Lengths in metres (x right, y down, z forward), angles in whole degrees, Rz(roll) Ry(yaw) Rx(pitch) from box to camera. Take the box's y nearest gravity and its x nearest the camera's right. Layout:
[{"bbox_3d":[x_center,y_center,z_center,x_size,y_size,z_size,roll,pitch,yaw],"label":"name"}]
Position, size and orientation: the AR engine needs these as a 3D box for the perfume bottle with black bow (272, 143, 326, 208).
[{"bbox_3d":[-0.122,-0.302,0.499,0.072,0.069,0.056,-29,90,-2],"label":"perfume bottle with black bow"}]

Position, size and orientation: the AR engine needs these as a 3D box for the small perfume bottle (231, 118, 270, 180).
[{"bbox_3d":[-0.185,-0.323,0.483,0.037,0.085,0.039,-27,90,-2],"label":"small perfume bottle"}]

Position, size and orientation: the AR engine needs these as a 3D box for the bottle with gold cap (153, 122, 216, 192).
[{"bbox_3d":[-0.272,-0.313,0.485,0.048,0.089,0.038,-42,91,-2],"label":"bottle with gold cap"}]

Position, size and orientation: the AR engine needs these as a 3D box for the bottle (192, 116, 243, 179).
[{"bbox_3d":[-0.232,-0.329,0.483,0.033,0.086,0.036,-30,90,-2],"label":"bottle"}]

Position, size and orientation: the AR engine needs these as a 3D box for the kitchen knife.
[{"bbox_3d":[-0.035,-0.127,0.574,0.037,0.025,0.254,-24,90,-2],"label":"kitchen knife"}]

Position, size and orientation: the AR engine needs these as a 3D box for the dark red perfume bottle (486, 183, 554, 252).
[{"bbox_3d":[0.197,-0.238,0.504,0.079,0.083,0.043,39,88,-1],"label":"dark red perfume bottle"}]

· · · · ·

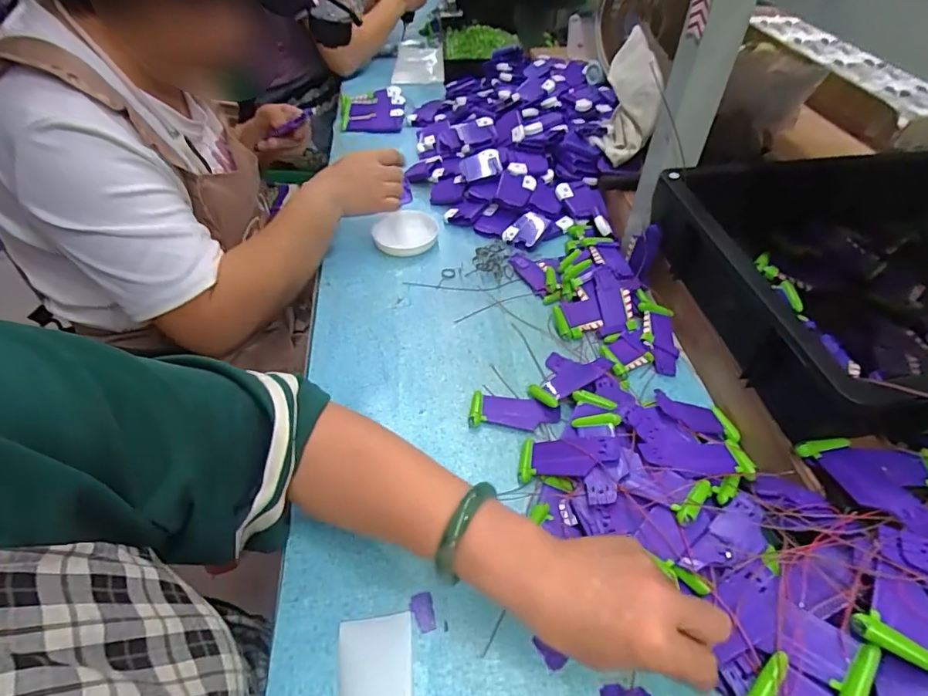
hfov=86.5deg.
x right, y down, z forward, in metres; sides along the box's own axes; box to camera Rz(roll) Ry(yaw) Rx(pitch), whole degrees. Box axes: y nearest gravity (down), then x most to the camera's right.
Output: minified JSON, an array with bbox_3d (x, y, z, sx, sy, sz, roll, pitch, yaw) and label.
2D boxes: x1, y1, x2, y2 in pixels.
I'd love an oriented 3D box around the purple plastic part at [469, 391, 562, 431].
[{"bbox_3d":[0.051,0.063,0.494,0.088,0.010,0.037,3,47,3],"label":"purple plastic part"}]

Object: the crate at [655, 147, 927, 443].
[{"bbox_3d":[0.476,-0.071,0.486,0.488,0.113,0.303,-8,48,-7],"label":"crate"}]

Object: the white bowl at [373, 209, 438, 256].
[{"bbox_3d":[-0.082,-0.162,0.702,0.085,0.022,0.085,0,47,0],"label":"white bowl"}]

· · · · ·

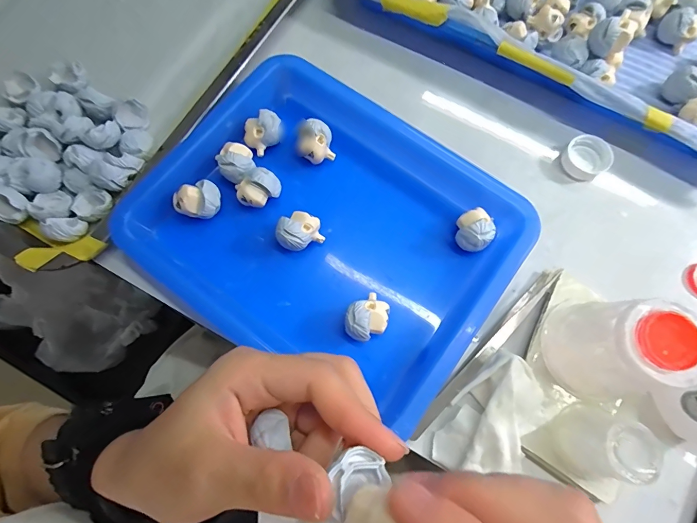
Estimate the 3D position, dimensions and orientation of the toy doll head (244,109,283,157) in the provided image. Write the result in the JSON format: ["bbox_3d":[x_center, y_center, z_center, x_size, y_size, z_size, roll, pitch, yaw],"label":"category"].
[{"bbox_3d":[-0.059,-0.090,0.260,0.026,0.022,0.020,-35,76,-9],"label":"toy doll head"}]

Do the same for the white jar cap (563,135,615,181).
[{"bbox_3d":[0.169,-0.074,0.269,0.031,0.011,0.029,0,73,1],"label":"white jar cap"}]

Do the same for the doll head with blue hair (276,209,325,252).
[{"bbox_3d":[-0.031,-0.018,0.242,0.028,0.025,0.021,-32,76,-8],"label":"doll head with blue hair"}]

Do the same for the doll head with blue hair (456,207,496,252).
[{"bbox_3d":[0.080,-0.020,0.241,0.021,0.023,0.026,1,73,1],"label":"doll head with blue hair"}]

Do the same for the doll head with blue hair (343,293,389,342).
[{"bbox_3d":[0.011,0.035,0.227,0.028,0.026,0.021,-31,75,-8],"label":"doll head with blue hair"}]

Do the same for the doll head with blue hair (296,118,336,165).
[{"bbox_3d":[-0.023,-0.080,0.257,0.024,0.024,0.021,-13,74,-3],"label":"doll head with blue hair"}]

· · · · ·

WHAT YOU HAVE TO DO: Which lines of the listing contain the string "nearest"? Copy each of them.

EXPECTED ANSWER:
Lengths in metres (x right, y down, z forward), angles in whole degrees, Rz(roll) Ry(yaw) Rx(pitch) from box to camera. Take the box's y nearest gravity and its x nearest the camera's right. Layout:
x right, y down, z forward, in metres; sides along the box's own axes; box to camera Rz(roll) Ry(yaw) Rx(pitch), whole degrees. Box axes: y nearest gravity (down), then x most to the camera's right.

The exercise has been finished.